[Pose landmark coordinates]

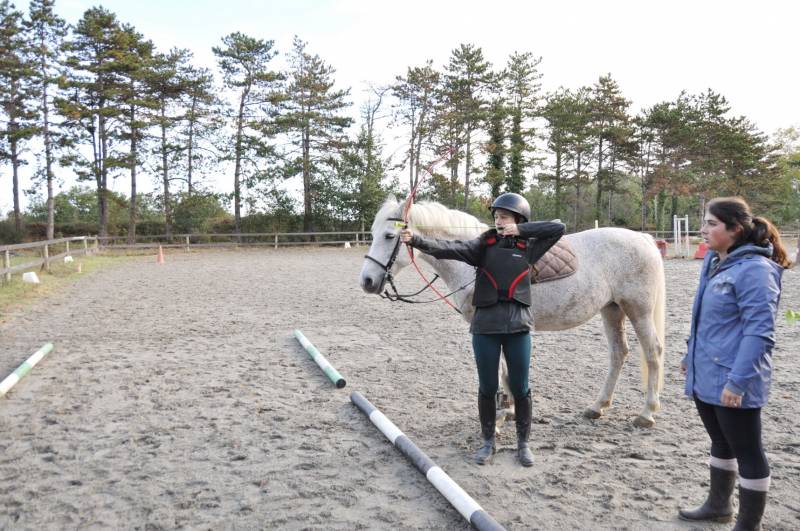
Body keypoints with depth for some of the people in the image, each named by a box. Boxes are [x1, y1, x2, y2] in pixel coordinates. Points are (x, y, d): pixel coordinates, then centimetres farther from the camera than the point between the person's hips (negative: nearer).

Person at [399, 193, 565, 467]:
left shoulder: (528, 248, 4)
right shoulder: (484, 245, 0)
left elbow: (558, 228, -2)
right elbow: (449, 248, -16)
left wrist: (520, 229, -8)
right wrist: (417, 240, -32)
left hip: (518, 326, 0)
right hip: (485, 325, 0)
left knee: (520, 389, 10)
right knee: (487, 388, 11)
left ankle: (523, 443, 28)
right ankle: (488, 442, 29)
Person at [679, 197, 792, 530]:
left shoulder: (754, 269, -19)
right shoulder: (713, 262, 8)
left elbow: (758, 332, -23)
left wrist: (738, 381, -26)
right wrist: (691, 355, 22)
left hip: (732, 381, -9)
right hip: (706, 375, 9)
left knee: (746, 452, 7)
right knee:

#### PROBLEM DESCRIPTION:
Copy every line exactly, from the opening line of the entries down to the line holding "right knee: (487, 388, 11)", and keep the pictures out.

#### PROBLEM SOLUTION:
Body keypoints with depth for some of the people in the image, each named by a box. Boxes are [x1, y1, x2, y2] in pixel coordinates. Points are (x, y, d): pixel coordinates, then centimetres farther from the camera than the point between the person's hips (negative: nearer).

Person at [399, 193, 565, 467]:
left shoulder: (528, 248, 4)
right shoulder: (484, 245, 0)
left elbow: (558, 228, -2)
right elbow: (449, 248, -16)
left wrist: (520, 229, -8)
right wrist: (417, 240, -32)
left hip: (518, 326, 0)
right hip: (485, 325, 0)
left knee: (520, 389, 10)
right knee: (487, 388, 11)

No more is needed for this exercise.